Personal information
- Full name: Lee Robert Doran
- Born: 23 December 1981 (age 43) Wigan, Greater Manchester, England

Playing information
- Height: 6 ft 0 in (1.83 m)
- Weight: 16 st 3 lb (103 kg)
- Position: Centre, Second-row, Loose forward
Club
| Years | Team | Pld | T | G | FG | P |
| 2000–04 | Oldham | 112 | 30 | 0 | 0 | 120 |
| 2005–06 | Rochdale Hornets | 53 | 10 | 0 | 0 | 40 |
| 2007 | Widnes Vikings | 32 | 5 | 0 | 0 | 20 |
| 2008 | Leigh Centurions | 27 | 10 | 0 | 0 | 40 |
| 2009–10 | Widnes Vikings | 58 | 13 | 0 | 0 | 52 |
| 2011–14 | Whitehaven | 100 | 18 | 0 | 0 | 72 |
|  | Total | 382 | 86 | 0 | 0 | 344 |
Representative
| Years | Team | Pld | T | G | FG | P |
| 2003–07 | Ireland | 11 |  | 0 | 0 |  |
- Source:

= Lee Doran =

Ireland international rugby league footballer

Lee Doran (born 23 December 1981) is a former Ireland international rugby league footballer who played in the 2000s and 2010s. He played at representative level for Ireland, and at club level for Oldham, the Rochdale Hornets, in National League One for the Widnes Vikings (two spells), for the Leigh Centurions and Whitehaven, as a or .

[Extracted data entries]

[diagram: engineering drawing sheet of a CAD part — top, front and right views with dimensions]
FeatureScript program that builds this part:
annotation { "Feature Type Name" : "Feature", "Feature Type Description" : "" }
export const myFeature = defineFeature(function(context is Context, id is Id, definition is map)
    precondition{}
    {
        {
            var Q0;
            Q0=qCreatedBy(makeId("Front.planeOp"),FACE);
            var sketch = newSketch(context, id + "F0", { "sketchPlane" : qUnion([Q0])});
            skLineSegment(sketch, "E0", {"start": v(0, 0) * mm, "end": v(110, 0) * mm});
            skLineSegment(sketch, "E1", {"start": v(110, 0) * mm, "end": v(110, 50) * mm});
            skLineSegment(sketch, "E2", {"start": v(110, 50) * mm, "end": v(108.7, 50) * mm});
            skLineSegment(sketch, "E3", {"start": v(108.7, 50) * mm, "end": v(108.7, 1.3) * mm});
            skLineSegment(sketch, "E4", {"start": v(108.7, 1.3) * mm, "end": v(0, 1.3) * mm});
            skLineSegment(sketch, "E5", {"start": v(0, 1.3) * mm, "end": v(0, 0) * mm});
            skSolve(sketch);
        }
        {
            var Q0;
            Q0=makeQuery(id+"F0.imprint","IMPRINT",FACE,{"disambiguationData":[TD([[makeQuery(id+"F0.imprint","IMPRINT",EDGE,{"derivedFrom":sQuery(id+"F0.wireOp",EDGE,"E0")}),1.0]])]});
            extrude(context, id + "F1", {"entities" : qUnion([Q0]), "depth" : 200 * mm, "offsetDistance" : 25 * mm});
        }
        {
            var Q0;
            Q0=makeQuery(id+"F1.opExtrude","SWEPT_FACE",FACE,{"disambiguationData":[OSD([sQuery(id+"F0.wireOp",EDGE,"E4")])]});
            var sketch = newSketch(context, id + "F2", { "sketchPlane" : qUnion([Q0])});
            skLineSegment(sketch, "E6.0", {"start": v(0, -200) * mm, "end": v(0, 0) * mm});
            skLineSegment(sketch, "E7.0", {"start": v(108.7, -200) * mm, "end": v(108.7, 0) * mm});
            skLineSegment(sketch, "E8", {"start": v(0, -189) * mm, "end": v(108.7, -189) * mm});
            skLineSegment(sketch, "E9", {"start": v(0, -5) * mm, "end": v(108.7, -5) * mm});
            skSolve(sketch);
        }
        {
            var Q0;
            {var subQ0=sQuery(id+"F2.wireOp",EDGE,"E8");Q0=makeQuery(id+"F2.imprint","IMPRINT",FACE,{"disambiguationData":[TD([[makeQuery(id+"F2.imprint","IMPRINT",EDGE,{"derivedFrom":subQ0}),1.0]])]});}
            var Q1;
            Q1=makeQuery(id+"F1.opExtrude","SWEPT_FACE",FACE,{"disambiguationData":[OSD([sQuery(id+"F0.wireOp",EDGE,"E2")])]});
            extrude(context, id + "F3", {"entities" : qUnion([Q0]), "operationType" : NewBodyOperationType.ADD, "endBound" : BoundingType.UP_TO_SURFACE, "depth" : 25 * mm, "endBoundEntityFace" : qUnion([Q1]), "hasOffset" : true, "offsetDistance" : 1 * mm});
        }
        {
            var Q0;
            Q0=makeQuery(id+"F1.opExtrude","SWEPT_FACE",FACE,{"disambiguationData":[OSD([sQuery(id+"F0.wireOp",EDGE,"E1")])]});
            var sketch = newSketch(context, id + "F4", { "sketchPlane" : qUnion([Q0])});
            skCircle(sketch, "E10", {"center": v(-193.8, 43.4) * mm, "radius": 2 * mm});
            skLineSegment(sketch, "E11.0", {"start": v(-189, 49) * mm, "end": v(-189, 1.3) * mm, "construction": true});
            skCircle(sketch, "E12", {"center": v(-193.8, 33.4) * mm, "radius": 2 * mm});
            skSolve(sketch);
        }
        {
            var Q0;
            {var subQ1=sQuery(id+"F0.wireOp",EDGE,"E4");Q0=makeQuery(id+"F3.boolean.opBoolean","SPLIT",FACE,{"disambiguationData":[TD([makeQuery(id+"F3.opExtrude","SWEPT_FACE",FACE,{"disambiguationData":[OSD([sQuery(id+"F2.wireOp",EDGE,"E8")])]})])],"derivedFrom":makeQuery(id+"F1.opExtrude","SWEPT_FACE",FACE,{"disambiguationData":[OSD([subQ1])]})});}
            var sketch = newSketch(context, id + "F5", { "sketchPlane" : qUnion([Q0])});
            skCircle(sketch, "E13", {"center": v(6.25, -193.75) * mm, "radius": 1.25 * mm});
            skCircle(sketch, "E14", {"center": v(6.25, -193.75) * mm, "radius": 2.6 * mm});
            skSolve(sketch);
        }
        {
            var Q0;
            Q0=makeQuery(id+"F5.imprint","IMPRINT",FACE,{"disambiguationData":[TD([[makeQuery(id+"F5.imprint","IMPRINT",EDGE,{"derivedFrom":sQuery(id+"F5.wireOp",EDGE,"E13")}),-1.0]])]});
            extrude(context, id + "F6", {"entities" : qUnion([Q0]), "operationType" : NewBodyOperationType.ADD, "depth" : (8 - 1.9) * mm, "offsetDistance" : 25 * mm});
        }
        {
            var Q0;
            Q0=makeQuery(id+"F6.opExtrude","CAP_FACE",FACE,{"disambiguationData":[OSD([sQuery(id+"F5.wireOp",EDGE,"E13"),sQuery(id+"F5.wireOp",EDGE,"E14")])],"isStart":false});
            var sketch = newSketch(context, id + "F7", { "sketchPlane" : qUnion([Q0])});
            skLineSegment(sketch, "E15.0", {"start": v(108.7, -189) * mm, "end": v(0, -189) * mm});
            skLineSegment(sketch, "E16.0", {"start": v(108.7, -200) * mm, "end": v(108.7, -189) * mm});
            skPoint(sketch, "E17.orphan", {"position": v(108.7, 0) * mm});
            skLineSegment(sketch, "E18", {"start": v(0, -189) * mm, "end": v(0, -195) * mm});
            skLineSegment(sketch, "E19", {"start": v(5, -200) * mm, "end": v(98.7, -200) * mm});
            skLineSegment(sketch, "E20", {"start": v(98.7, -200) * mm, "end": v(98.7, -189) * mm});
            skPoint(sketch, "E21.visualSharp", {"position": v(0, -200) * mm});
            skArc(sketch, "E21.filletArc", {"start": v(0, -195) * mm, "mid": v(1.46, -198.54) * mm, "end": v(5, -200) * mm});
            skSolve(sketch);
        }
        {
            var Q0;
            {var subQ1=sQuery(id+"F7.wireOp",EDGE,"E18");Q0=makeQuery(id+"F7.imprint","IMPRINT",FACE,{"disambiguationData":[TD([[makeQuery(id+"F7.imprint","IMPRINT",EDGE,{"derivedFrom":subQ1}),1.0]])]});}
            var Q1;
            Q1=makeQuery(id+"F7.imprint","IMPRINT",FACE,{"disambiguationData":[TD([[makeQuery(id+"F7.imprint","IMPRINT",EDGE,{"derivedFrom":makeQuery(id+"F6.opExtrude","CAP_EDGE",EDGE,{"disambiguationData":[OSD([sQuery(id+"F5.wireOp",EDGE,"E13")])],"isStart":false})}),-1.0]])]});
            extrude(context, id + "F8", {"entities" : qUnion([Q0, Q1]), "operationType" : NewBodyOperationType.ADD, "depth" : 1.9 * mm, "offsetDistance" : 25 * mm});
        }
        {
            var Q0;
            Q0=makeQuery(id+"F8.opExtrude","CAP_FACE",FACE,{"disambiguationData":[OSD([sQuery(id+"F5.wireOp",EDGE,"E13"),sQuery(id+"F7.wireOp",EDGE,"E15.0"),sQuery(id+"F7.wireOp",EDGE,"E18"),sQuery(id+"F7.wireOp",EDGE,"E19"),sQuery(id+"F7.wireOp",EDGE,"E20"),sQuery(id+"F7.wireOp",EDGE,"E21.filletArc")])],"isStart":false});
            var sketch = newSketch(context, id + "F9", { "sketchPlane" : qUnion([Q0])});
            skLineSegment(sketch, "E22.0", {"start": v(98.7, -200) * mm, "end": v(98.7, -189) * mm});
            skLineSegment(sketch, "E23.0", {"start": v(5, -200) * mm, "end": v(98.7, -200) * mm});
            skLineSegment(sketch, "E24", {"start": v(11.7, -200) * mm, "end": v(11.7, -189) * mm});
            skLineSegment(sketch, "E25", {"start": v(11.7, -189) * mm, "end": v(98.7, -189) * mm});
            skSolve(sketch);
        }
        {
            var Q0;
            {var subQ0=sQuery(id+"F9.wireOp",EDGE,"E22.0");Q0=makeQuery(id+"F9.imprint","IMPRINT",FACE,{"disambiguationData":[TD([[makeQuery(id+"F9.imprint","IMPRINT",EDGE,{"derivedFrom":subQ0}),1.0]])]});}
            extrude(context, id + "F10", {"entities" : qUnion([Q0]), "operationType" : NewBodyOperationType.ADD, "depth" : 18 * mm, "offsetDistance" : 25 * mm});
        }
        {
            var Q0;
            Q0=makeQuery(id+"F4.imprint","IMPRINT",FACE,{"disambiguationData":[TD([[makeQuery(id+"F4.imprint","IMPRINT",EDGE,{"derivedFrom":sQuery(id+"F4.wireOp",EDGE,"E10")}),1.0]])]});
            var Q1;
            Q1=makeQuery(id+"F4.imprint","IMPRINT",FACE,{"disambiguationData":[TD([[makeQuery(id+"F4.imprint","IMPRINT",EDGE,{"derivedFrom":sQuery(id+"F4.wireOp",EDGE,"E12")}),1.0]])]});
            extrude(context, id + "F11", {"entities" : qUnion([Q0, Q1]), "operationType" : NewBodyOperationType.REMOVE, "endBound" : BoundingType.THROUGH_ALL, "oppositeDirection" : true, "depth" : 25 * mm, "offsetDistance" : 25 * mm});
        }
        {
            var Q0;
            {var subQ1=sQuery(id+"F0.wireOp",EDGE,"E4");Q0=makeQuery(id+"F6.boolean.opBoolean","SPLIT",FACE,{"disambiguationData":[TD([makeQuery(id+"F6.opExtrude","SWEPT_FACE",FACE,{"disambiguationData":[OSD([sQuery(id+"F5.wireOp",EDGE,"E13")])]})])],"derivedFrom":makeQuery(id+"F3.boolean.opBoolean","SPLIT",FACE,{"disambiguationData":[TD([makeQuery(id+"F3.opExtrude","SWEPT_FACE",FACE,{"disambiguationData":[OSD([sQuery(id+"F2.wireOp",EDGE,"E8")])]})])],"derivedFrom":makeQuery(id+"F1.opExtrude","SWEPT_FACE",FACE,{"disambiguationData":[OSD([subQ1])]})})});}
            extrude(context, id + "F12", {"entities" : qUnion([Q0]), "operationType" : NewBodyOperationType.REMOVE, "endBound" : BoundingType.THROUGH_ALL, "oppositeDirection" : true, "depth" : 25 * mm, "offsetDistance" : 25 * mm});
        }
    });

= TASKS TO CARRY OUT =
1/ According to the Lee Doran profile, where was he born?
2/ Translate this sentence from the Lee Doran profile into French: "Lee Doran (born 23 December 1981) is a former Ireland international rugby league footballer who played in the 2000s and 2010s."

= EXPECTED OUTPUTS =
1/ Wigan, Greater Manchester, England

2/ Lee Doran (né le 23 décembre 1981) est un ancien joueur international irlandais de rugby à XIII qui a joué dans les années 2000 et 2010.